7/10
To climb into the easy life costs Patricia Dane
9 March 2014
MGM assembled a dandy little cast for a B picture that would be an A list product at a studio like Universal, Republic, or RKO. Grand Central Murder is replete with snappy dialog, mostly coming from Van Heflin as he plays a private detective hired by Stephen McNally to get him out of a frame for murder. McNally doesn't help his case any by making a threatening phone call to Patricia Dane whose evidence has him in custody.

In fact Dane has a whole host of suspects, enough for a Thin Man feature who'd like to knock her off. She'll do whatever it takes to climb into the easy life. She's traded up until she finally has landed seven million dollar Mark Daniels who dumped Cecilia Parker for her.

The film is told in flashback by any number of suspects and witnesses so that we get a picture of what Dane was like. As Heflin says whoever knocked her off is in line for a Nobel Prize.

The Thin Man connection with this film is aided by the presence of Sam Levene as investigating police detective. As Lieutenant Abrams in some of the Thin Man series Levene is not stupid, just not as smart as Nick Charles. Here he's a blithering idiot who Van Heflin is constantly shooting down with some pointed barbs.
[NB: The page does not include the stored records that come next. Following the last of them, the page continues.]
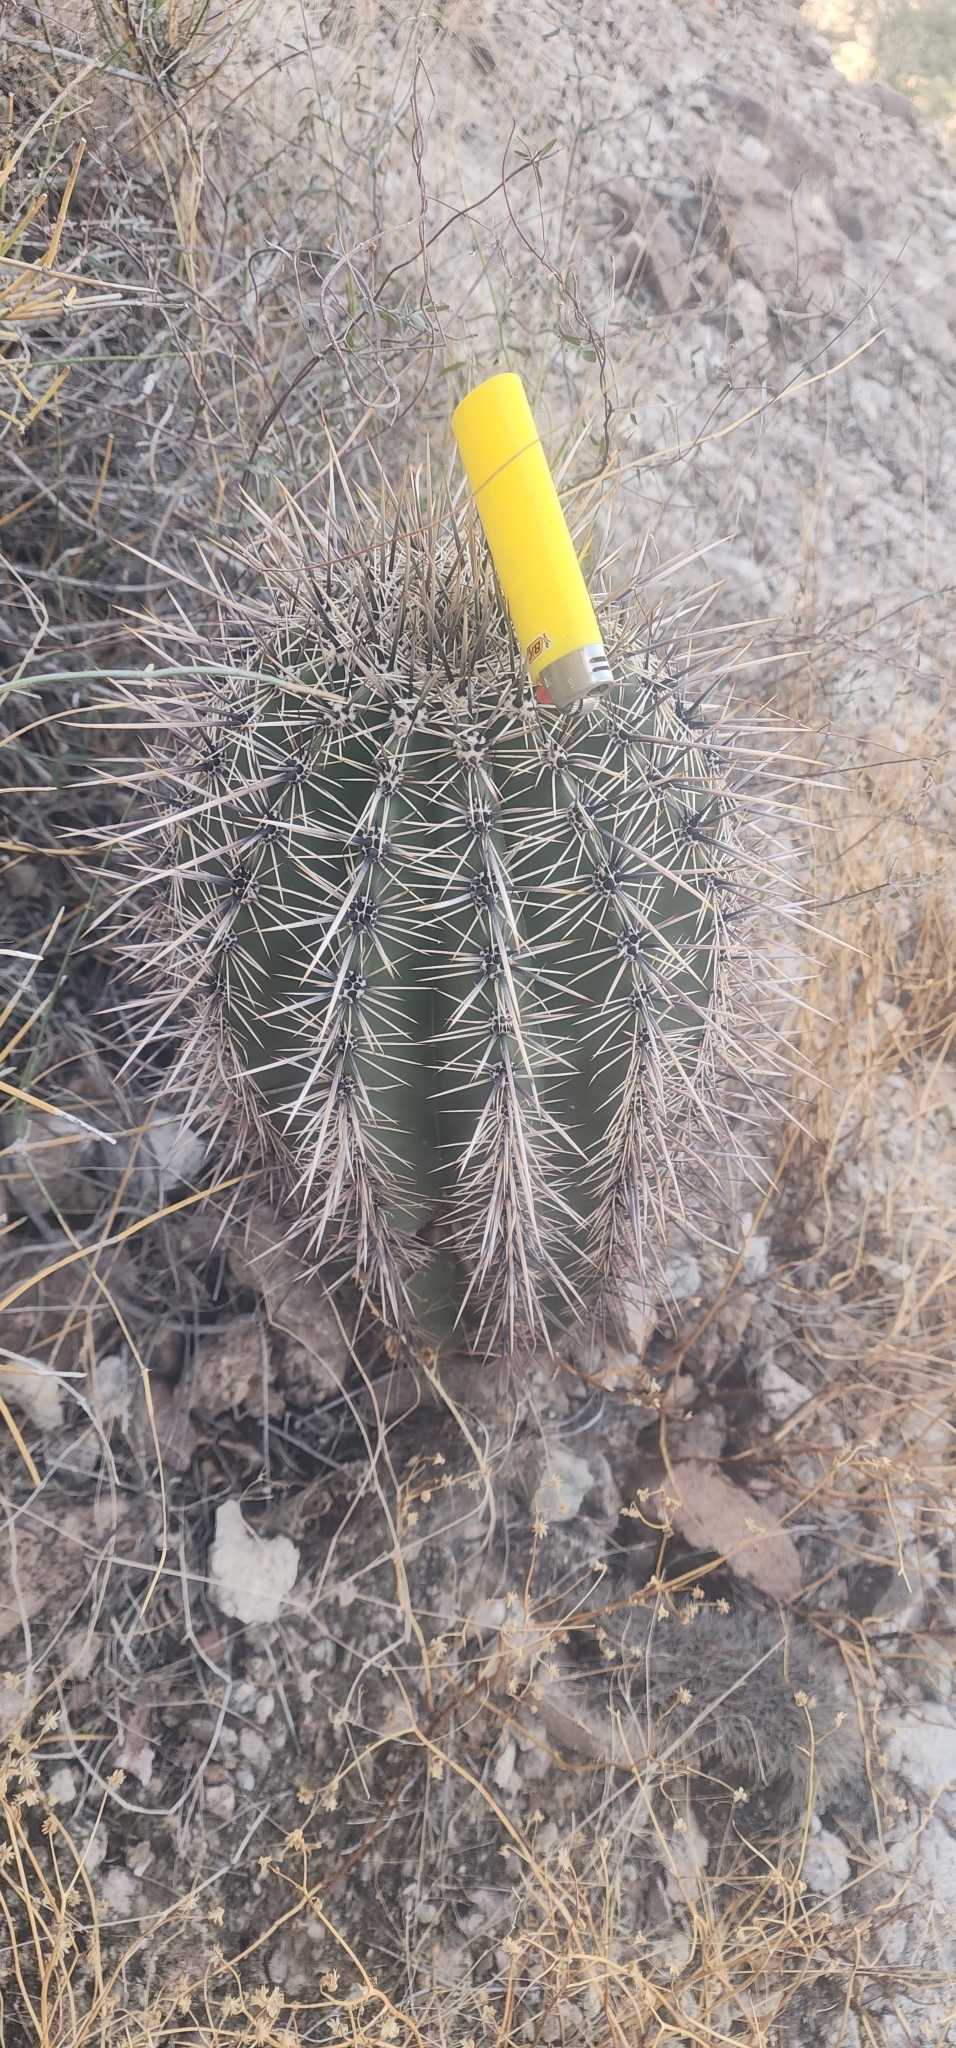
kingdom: Plantae
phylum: Tracheophyta
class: Magnoliopsida
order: Caryophyllales
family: Cactaceae
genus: Carnegiea
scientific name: Carnegiea gigantea
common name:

It's a puzzler all right. Dane is found dead in the shower of a private railroad car in Grand Central Station without a mark on her. But the cops smell murder and they investigate it as such.

You do feel kind of sorry for the perpetrator in the end. In fact he kills twice in this film, the second victim being Roman Bohnen who was Dane's stepfather and a fake psychic and a blackmailer. Another loss that wasn't mourned by many.

Grand Central Murder is a great B film which might have been meant as a Thin Man feature. Heflin makes with the cracks just as good as William Powell ever did and is just as sharp.